Provided material =
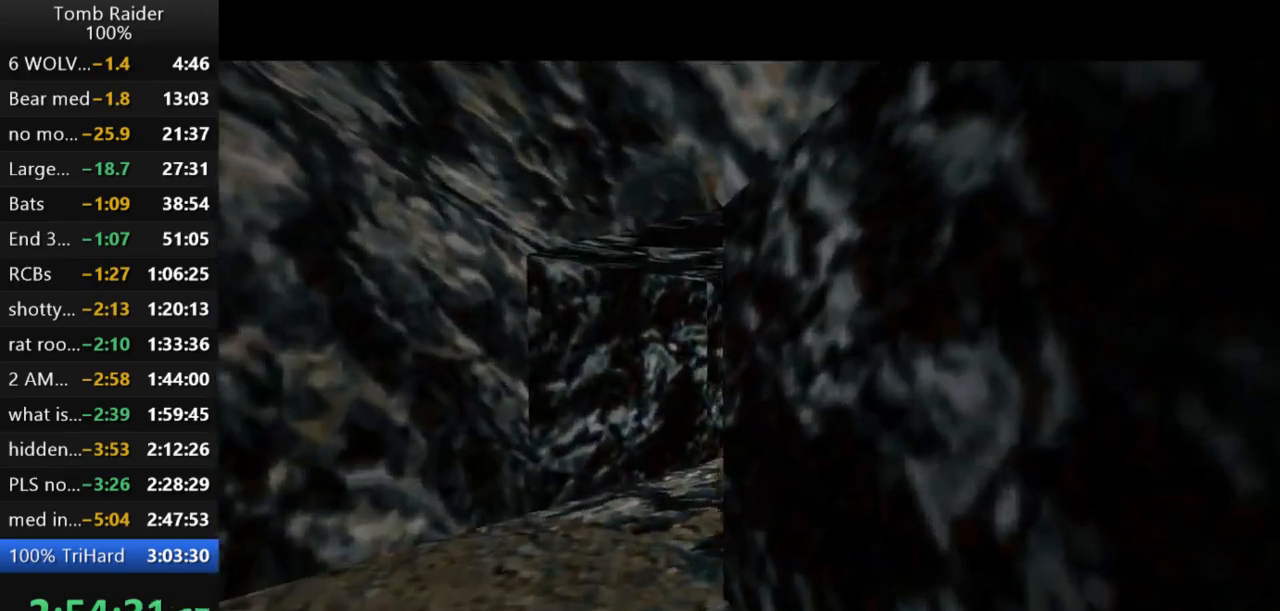
{"keys": ["right", "up"], "events": [[100, "jump", "up"]]}
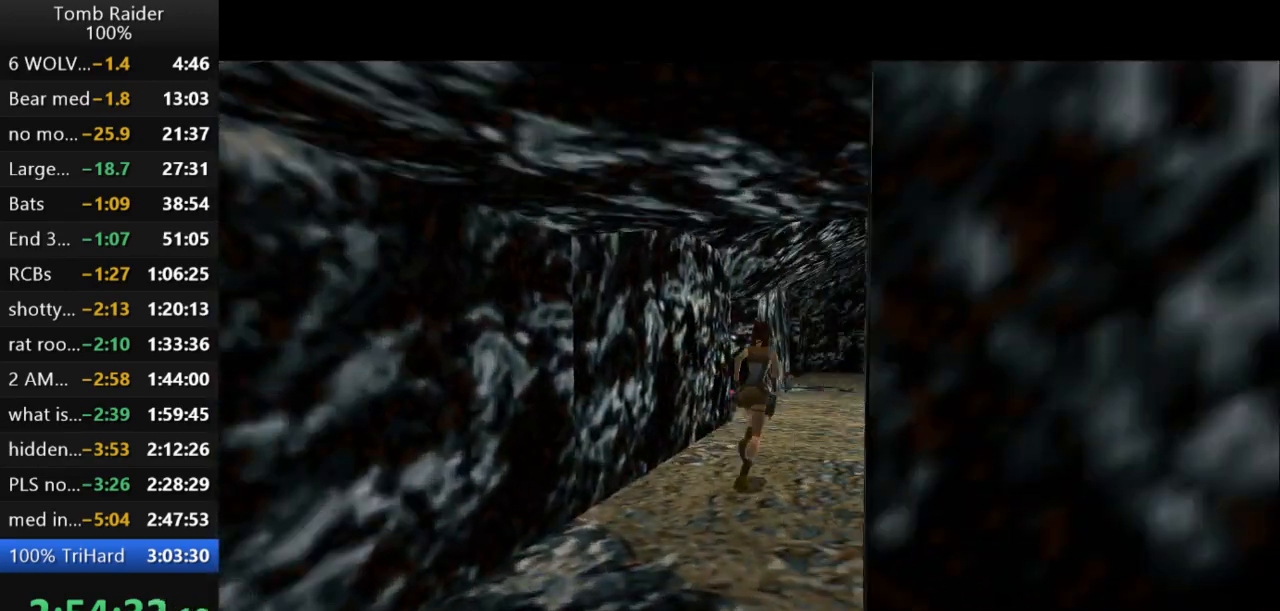
{"keys": ["jump", "up"], "events": [[300, "right", "up"], [433, "jump", "down"]]}
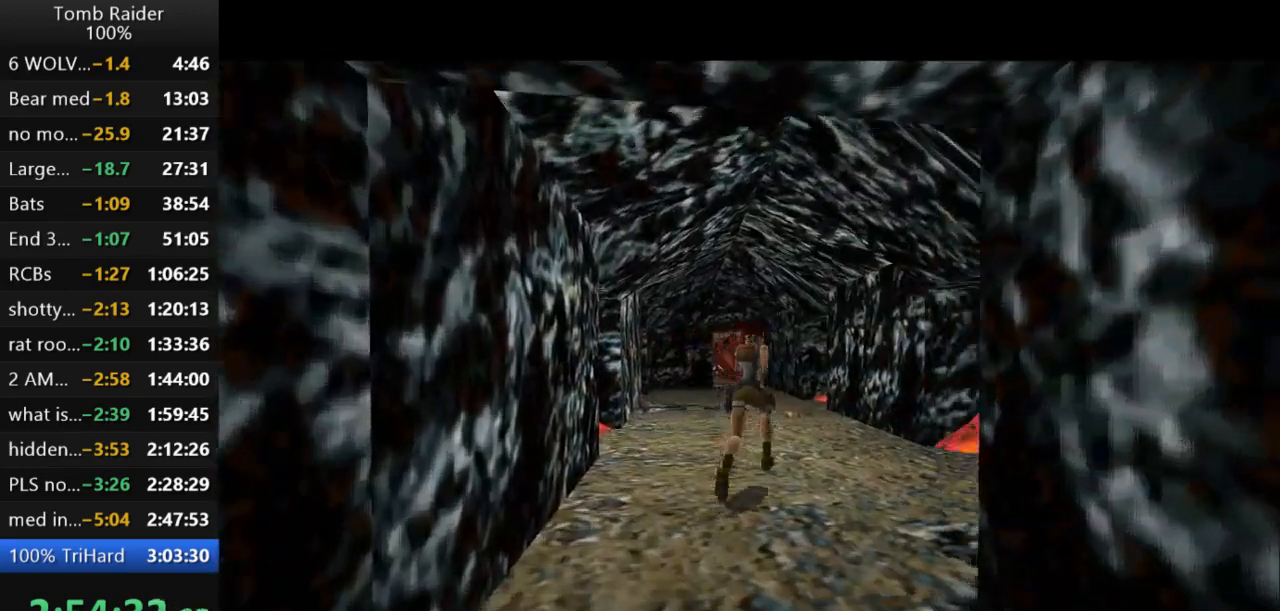
{"keys": [], "events": [[133, "left", "down"], [333, "up", "up"], [433, "jump", "up"], [467, "left", "up"]]}
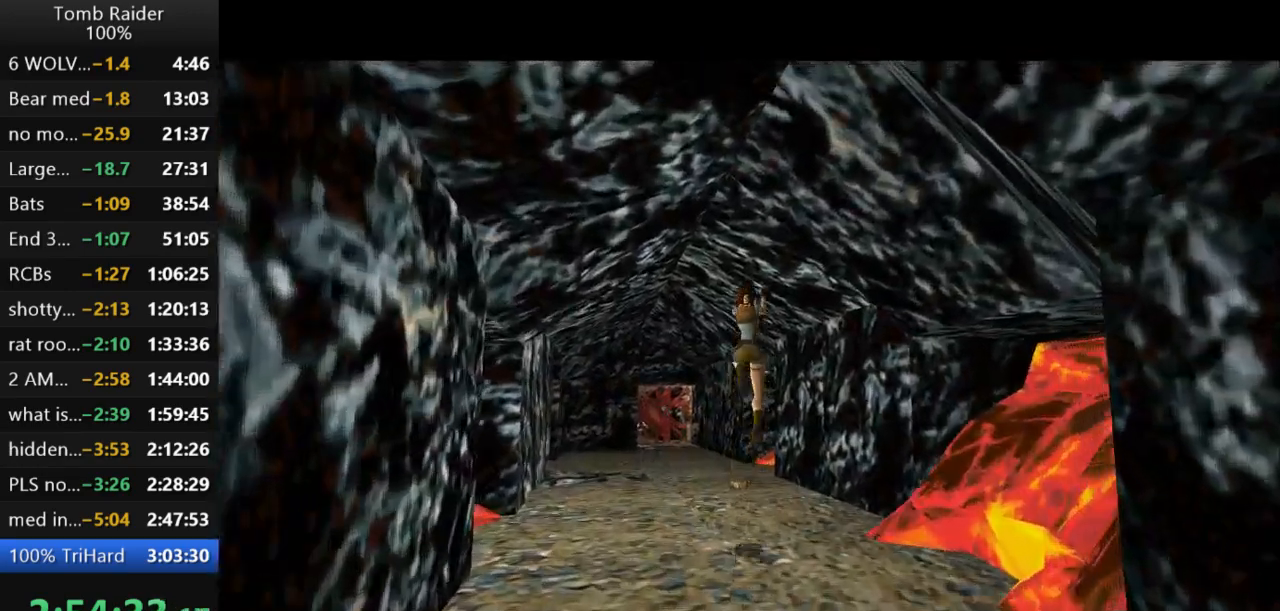
{"keys": ["right"], "events": [[33, "right", "down"]]}
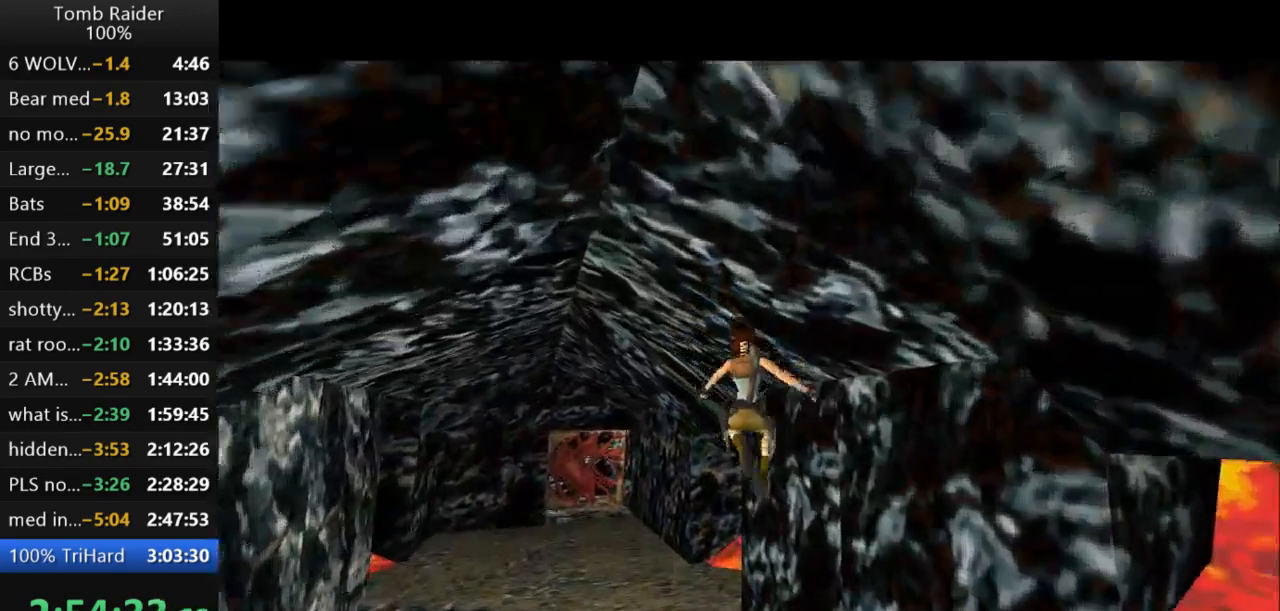
{"keys": [], "events": [[367, "right", "up"]]}
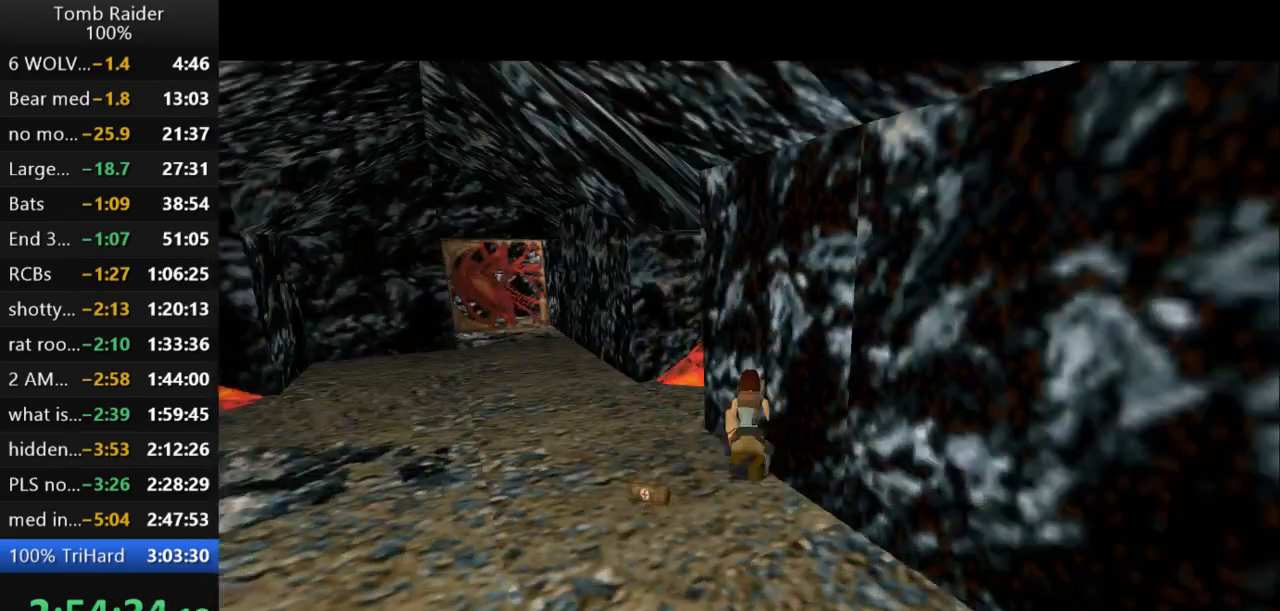
{"keys": ["left", "up"], "events": [[100, "left", "down"], [167, "up", "down"]]}
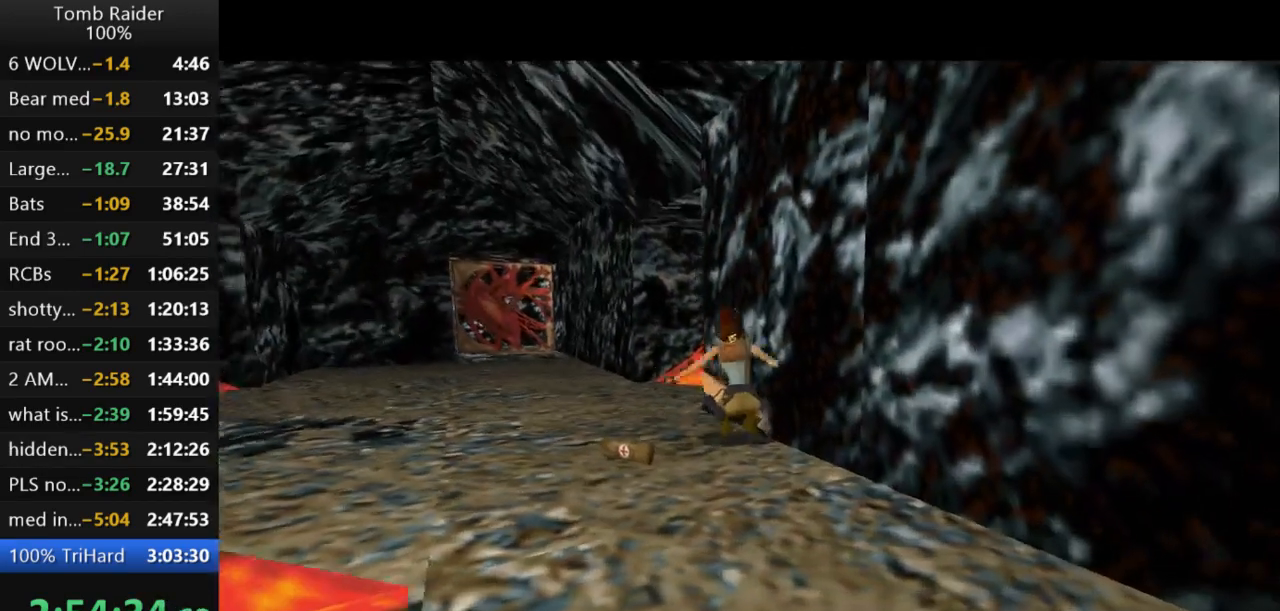
{"keys": ["left"], "events": [[500, "up", "up"]]}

Aim of the exercise =
Look through the entries above; copy every line holding the string "right".

Answer to the problem =
{"keys": ["right", "up"], "events": [[100, "jump", "up"]]}
{"keys": ["jump", "up"], "events": [[300, "right", "up"], [433, "jump", "down"]]}
{"keys": ["right"], "events": [[33, "right", "down"]]}
{"keys": [], "events": [[367, "right", "up"]]}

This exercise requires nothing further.